As a consequence, Transparencies feels as if it has weight and substance, is an artifact of an idiosyncratic, rather than combinatory and post-modern, time. The notion that something produced with tactility and difficulty has greater authenticity is a flawed one, but ambient is one the few genres more forgiving of the sentiment. Ambient is about strategic subtraction, after all, and Transparencies, like Talk Amongst the Trees before it, has the felt sense of corporeality and sentimentality that this subtraction engenders. One suspects, or has no difficulty imagining, that this music was derived from something rather than merely appearing from accidental collision of samples and references.

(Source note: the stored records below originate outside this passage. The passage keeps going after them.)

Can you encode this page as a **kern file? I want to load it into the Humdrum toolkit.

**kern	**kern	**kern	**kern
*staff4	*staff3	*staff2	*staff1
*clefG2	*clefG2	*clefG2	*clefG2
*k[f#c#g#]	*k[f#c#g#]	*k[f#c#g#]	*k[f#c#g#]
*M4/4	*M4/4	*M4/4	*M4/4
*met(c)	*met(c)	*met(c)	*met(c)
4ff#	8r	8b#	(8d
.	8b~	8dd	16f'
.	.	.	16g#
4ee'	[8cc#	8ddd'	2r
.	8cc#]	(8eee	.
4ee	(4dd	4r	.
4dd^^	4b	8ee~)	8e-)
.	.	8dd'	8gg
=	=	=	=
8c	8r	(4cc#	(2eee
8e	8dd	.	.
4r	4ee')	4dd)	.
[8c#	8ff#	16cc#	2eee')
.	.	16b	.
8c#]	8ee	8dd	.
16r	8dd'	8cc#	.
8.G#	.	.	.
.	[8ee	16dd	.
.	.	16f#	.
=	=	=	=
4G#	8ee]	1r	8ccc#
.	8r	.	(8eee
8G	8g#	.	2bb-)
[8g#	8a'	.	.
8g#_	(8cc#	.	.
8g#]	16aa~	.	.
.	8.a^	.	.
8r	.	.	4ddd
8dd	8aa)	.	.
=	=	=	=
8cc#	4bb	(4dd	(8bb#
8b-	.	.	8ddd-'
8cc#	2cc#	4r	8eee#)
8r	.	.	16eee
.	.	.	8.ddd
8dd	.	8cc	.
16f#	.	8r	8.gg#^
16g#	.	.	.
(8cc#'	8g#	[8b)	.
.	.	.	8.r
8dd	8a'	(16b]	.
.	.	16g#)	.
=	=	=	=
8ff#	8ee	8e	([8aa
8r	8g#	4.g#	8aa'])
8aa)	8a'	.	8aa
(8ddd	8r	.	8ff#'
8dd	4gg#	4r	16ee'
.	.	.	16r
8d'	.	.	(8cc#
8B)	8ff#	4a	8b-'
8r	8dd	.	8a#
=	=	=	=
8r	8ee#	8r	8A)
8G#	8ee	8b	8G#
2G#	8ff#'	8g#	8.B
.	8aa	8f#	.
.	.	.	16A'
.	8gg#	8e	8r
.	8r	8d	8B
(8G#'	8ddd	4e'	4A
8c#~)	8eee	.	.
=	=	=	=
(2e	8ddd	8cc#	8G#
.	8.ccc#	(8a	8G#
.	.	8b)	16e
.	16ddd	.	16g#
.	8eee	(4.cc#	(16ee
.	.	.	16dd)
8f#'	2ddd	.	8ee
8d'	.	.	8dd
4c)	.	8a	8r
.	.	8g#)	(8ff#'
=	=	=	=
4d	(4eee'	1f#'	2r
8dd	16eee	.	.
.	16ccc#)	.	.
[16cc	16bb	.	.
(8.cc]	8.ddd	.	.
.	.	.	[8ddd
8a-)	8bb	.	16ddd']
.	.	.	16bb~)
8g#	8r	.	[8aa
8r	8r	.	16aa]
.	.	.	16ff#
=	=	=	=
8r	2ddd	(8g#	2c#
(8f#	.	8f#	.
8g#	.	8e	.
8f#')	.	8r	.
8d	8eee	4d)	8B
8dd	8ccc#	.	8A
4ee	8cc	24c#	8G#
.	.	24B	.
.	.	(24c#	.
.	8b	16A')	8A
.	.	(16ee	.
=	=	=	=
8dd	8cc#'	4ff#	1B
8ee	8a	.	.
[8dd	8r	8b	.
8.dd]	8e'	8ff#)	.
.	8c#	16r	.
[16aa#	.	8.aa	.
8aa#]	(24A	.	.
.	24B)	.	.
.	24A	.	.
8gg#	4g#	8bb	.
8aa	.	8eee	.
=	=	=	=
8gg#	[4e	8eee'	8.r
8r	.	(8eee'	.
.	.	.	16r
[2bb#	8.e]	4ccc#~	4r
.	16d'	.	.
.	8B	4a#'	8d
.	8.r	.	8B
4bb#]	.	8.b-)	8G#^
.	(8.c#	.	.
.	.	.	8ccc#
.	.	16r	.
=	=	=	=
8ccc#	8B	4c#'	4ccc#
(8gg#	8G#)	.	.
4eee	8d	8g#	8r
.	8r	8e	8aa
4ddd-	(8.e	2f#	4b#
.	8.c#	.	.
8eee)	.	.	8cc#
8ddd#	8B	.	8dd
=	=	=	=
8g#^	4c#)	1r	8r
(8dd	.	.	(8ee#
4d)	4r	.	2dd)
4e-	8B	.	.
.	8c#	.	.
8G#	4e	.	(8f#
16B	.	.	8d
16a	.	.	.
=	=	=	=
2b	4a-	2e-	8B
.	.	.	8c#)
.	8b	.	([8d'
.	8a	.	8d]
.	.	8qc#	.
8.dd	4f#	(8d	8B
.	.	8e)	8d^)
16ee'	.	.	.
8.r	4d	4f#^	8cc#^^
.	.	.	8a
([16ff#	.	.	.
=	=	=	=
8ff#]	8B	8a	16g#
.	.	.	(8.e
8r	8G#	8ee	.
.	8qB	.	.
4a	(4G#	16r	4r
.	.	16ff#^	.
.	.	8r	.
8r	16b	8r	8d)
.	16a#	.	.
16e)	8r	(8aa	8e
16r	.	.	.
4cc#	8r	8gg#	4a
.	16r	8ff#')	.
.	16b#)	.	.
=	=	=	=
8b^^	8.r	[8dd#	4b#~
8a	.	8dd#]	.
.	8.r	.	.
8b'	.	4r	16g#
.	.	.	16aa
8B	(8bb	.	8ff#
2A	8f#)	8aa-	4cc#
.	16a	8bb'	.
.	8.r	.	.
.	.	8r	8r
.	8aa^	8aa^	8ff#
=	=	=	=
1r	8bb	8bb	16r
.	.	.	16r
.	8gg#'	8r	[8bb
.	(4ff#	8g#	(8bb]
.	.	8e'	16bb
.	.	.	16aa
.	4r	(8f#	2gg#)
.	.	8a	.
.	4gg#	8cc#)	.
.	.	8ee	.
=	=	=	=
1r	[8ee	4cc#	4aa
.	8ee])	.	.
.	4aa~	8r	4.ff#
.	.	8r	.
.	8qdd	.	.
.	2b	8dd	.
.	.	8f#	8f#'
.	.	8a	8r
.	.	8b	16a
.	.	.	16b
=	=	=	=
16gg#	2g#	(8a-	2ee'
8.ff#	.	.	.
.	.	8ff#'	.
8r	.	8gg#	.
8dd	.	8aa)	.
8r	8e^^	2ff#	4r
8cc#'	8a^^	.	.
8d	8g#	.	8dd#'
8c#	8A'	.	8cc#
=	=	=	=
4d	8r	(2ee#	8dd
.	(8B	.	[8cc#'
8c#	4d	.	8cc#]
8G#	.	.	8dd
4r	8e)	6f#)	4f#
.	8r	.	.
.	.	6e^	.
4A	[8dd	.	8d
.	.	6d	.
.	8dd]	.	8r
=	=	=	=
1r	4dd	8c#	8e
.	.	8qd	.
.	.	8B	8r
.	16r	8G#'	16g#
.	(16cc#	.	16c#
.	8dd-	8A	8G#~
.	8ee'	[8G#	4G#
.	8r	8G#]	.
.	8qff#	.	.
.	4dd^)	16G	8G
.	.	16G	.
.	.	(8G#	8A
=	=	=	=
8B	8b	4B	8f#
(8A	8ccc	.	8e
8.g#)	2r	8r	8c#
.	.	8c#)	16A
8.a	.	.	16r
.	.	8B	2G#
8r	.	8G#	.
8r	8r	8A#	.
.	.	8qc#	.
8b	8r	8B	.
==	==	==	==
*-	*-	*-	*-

And yet all of what I’ve written here makes Transparencies “just” a good ambient record. What elevates it to a good album, to be enjoyed regardless of how you feel about ambient music, is that it’s also so effortlessly listenable, unpretentiously conceived, and just plain beautiful. It’s clear that Hufnagel is bringing a considerable comfort with songwriting to the equation, whether it’s his experience playing Quebecois metal or solo acoustic guitar. With the perspective of an outsider to the genre, he’s distilling some of what can make ambient so immediate and resonant—some of what is often lost as the genre’s best-known artists turn it on its side. Transparencies was released too late in the year for consideration on 2011 year-end lists, but I can say now that it certainly would have been on mine.